Paris and the Kellogg-Briand Treaty
The Paris Climate Confab has wound up, and we have an agreement.
I don’t know any more about the details of the deal than what John Kerry said on TV this morning. But from what he said, two words popped into mind: “Kellogg-Briand”. K-B isn’t much taught in the history books these days, probably because international diplomats would like us to forget about it. It was a 1928 treaty, ramrodded by the U. S. (Secretary of Sate Kellogg) and France (Foreign Minister Briand) to outlaw war (formal title is “General Treaty for the Renunciation of War as an Instrument of National Policy”). Initially 62 countries signed on including the U. S., U. K. and France, but also notably Germany, Italy and Japan.
K-B was announced with much hoisting of champagne glasses and back-patting among diplomats. Wow. No More War. We just made it illegal.

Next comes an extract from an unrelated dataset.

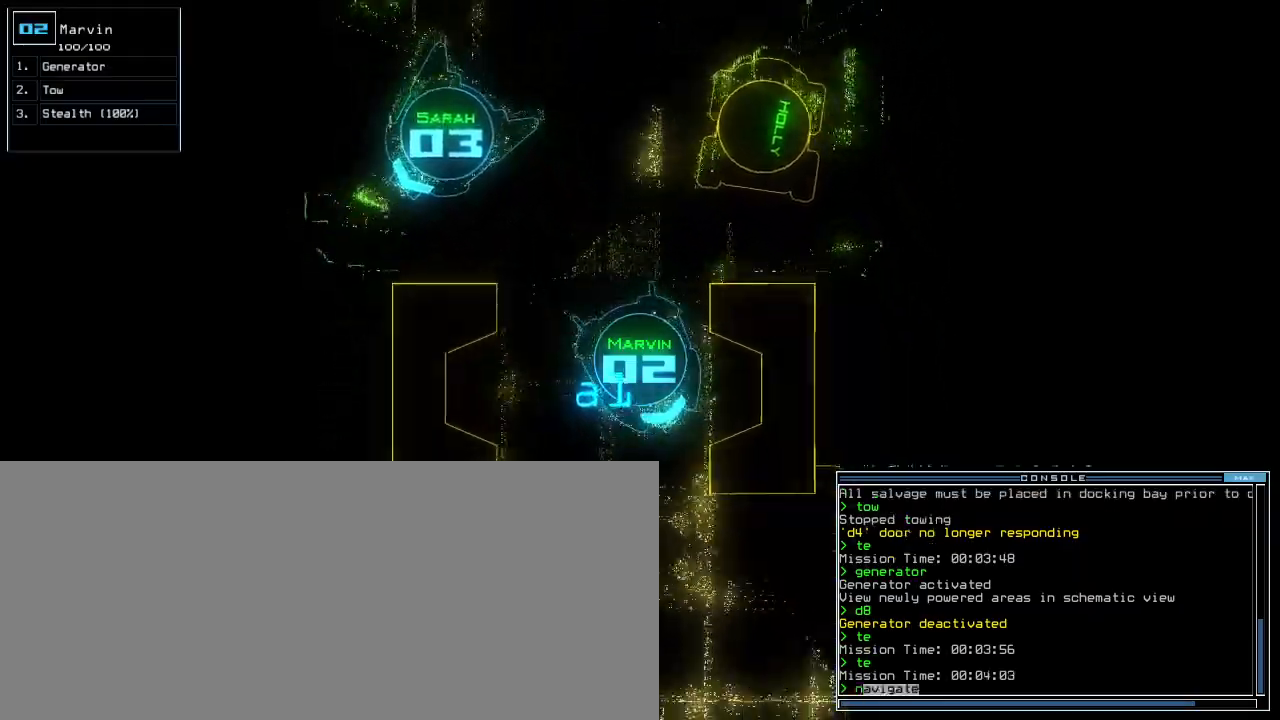
{"keys": ["up"], "events": [[40, "space", "down"], [140, "space", "up"], [200, "3", "down"], [220, "right", "up"], [280, "3", "up"], [380, "return", "down"], [480, "return", "up"]]}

Of course, a few years later Japan took over Manchuria by force and invaded China. Italy bombed, gassed and invaded Ethiopia. Then Germany touched off WWII by tankety-tanking Poland. Diplomatic historians note the nasty diplomatic exchanges at each juncture reminding Japan, Italy and Germany of their “international obligations” under the Kellogg-Briand Pact. Messrs. Tojo, Mussolini and Hitler were obviously unimpressed.

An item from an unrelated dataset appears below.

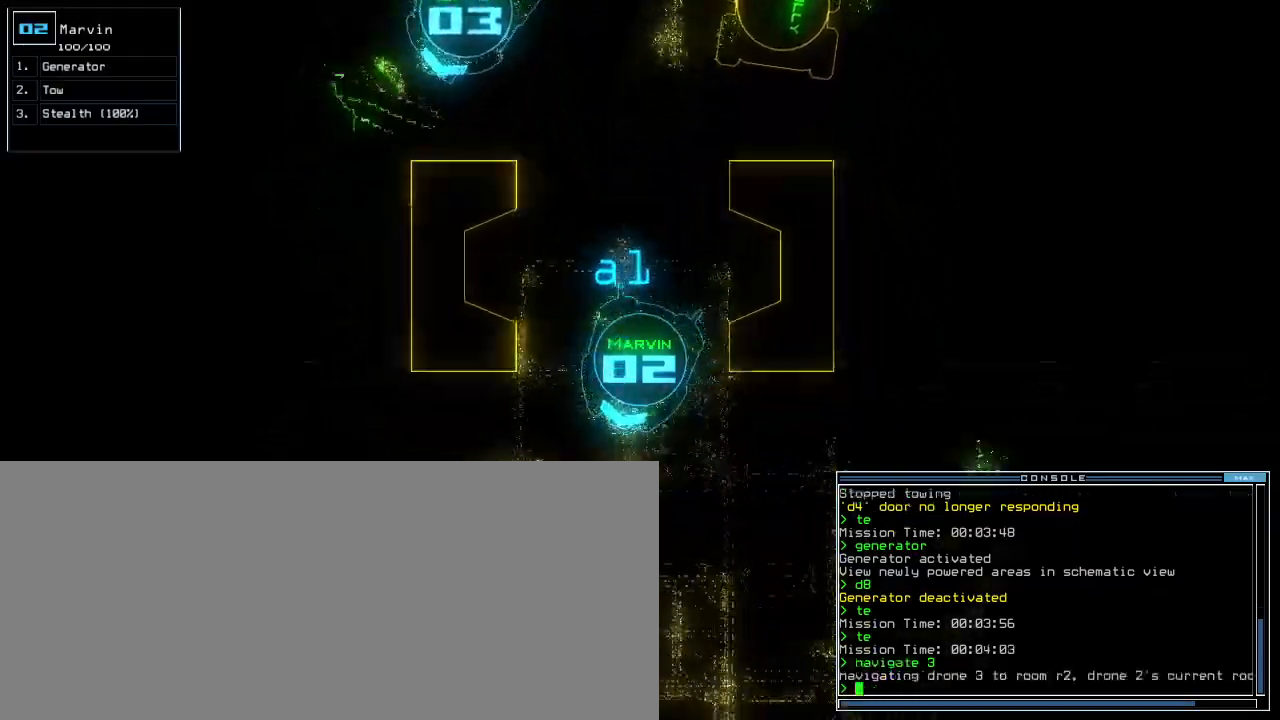
{"keys": ["right", "up"]}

Secretary Kerry’s shorthand version of the Paris agreement this morning is that most countries have submitted an “emissions reduction plan”. There is a mandatory reporting requirement for progress on that plan…every five years. And… Well, there is no “and”. Countries can presumably fill out a piece of paper, with whatever numbers look good, every five years, and that’s that. Think China. And unlike K-B, it isn’t even a treaty, a legal nicety that probably makes little difference.
Maybe there’s more to it than that, but one doubts. Mr. Kerry had every incentive to put the best possible face on it, and that’s all he had.
Don’t ice down any bubbly. Looks more like a K-Besque non-treaty to outlaw atmospheric carbon.
Historical note. K-B is still technically in effect. In 1971 Barbados, with great fanfare, became the last signatory to the Kellogg-Briand Pact. They got a standing ovation at the U. N.